6There are, of course, exceptions to this view. Smokers with lung cancer are clearly considered to have a
disease but they may still be held responsible for it. I do not believe, however, that persons who are seen to have clear cases of mental disorders are in this category. To the extent that some non-clinicians do hold persons with, say, schizophrenia, responsible for their symptomatic behaviour, I think it is because they are not seeing the phenomena exclusively as a disease.
Both low mood and current cases of diagnosed depression certainly qualify as unpleasant psychological states, but many instances seem to be states that are normal, an ordinary part of human experience. Everyone experiences a low mood sometimes, and moreover, as I
mentioned in the introduction of this chapter, the prevalence of diagnosable depressive disorders in North America is staggering. I think the sheer normalcy of low mood / depressed experiences should prompt skepticism about whether or not many of these are genuinely pathological phenomena.

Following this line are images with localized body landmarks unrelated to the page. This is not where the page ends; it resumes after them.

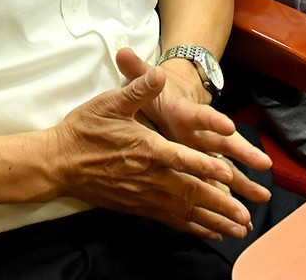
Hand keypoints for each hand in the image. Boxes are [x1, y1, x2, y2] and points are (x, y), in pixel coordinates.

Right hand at [47, 52, 261, 240]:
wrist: (58, 162)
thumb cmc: (84, 130)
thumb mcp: (109, 102)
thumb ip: (138, 89)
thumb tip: (158, 73)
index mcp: (145, 148)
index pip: (179, 158)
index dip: (203, 165)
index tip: (227, 173)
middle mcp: (148, 176)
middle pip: (189, 192)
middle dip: (220, 204)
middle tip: (246, 216)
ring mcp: (143, 194)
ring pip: (184, 211)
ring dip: (213, 221)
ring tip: (238, 230)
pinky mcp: (138, 205)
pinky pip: (170, 220)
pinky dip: (192, 227)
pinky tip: (210, 232)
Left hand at [122, 48, 269, 206]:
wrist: (173, 93)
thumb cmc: (157, 91)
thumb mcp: (145, 79)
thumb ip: (136, 71)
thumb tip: (122, 52)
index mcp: (184, 114)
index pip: (200, 116)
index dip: (212, 121)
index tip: (228, 126)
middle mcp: (200, 132)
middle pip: (224, 144)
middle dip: (244, 154)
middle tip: (263, 164)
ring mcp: (204, 148)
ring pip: (227, 166)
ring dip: (244, 181)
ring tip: (263, 197)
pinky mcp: (203, 162)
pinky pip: (218, 182)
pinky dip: (229, 197)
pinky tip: (242, 216)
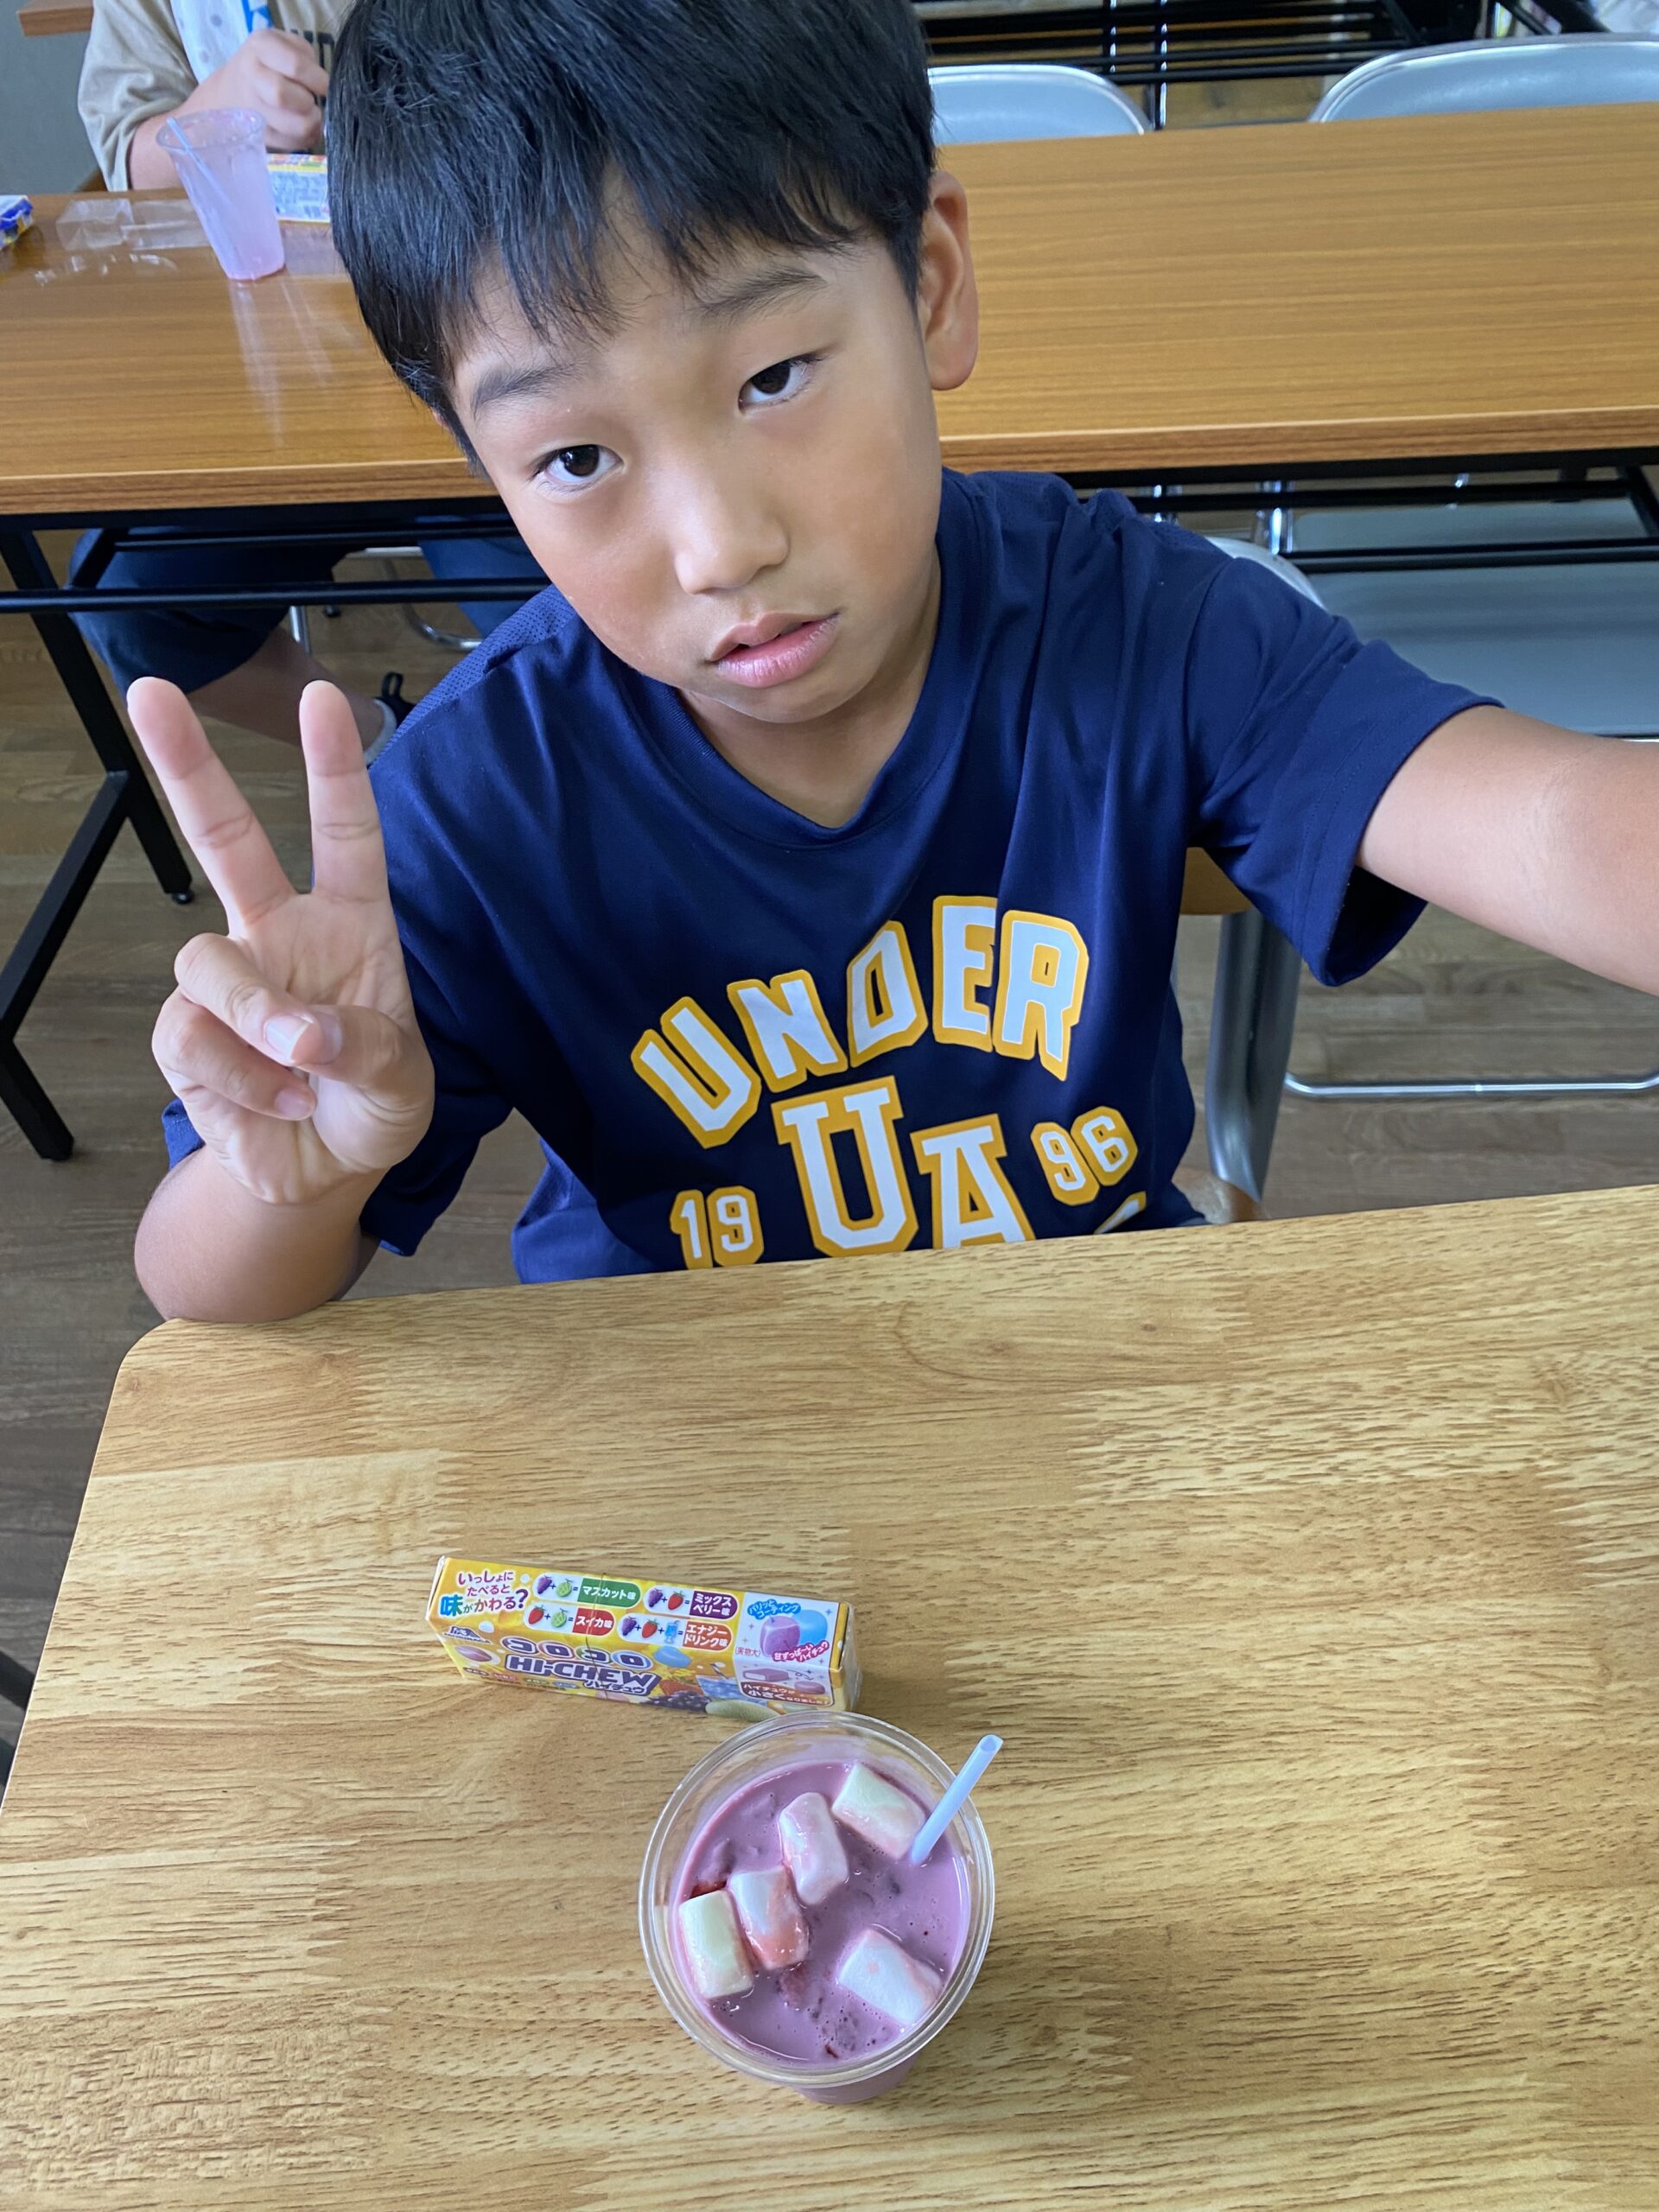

This idea that mental diseases are only real if they are malfunctions grounded in
physiology or materially caused rests on the commitments currently held by Medical Model A. Further, Medical Model A demands that practitioners ought to aim to eliminate mental disorders by fixing those deviant physiological causes, and the elimination of physiological dysfunction is best accomplished through material, namely, pharmaceutical, intervention. As the cause of the disease is material, so too must be its cure. A common unwarranted
corollary to this position is the idea that if there is a material treatment for an unpleasant psychological state, then there can be confidence that this psychological state is a mental disease. Treatment in this instance just means that the unpleasantness of the psychological state is eliminated.
It is my contention that these (implicit) beliefs are evident in the expansion of depressive diagnoses. Further, I believe that this expansion has been fueled by the advent of new anti- depressant pharmaceutical interventions. In order to establish this claim, I must first show that depressive diagnoses have in fact been expanding, and then show that there is reason to believe that availability of new drug therapies has motivated it.